Öfkeli baba nereden eline geçirdi ise bir sandalyeyi, kavga ettiği komşusunun evinin balkonuna atmaya çalışıyor, sandalye geri geliyor ve adam bir kez daha aynı şeyi yapıyor. Sonra hanımı da bir yerden bulduğu koca bir odun parçasını aynı yere atmaya çalışıyor. Her ikisi de bunu birkaç defa yapmasına rağmen yerden 4-5 metre yüksek olan bu yere gitmesi söz konusu olmuyor. Sonra bunlar evlerine gidiyor. Sabah olunca yine aynı şekilde bu eve doğru saldırıp duruyorlar. Diğer taraf bu iki kişi ile muhatap olmuyor ve ortalık kan gölüne dönmekten kurtuluyor.
Bu haberde öfkeli ana babanın, bir balkona böyle can havli ile bir şeyler atması ve bunun olmayacak bir iş olmasına rağmen, devam etmeleri anlaşılacak bir hal değil gibi geldi bana. Öfkeden gözü dönmüş insanların, aklı başında öyle gitmiş ki; balkonun yüksekliği bile onları durduramamış.

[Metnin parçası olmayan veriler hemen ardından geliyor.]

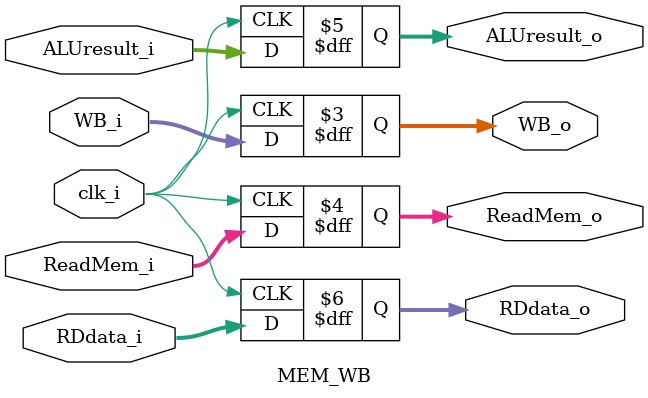
<source format=v>
module MEM_WB(
    clk_i,
    WB_i,
    ReadMem_i,
    ALUresult_i,
    RDdata_i,
    WB_o,
    ReadMem_o,
    ALUresult_o,
    RDdata_o
);

// port
input           clk_i;
input   [1:0]   WB_i;
input   [31:0]  ReadMem_i;
input   [31:0]  ALUresult_i;
input   [4:0]   RDdata_i;
output reg  [1:0]   WB_o;
output reg  [31:0]  ReadMem_o;
output reg  [31:0]  ALUresult_o;
output reg  [4:0]   RDdata_o;

initial begin
    WB_o <= 0;
    ReadMem_o <= 0;
    ALUresult_o <= 0;
    RDdata_o <= 0;
end

// Write Data   
always@(posedge clk_i) begin
    WB_o <= WB_i;
    ReadMem_o <= ReadMem_i;
    ALUresult_o <= ALUresult_i;
    RDdata_o <= RDdata_i;
end

endmodule // MEM_WB
</source>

Haber bitti ve ben yola çıktım. Bunu düşüne düşüne uğrayacağım yerlere uğradım ve gazeteye geldim. Milletin bu hale düşmesi mi, iyice zıvanadan çıkması mı, gözümüzün dönmesinin artık kontrol edilememesi mi, ruhumuzun paramparça oluşu mu, artık bilemiyorum?
Bu öfkeli hal; iyi bir hal değil.
Bir şey geliyor ama ne, diye kaç defa yazdım, fakat ne olduğunu kimse bilmiyor!
Bekleyelim ve görelim bakalım gelen nedir?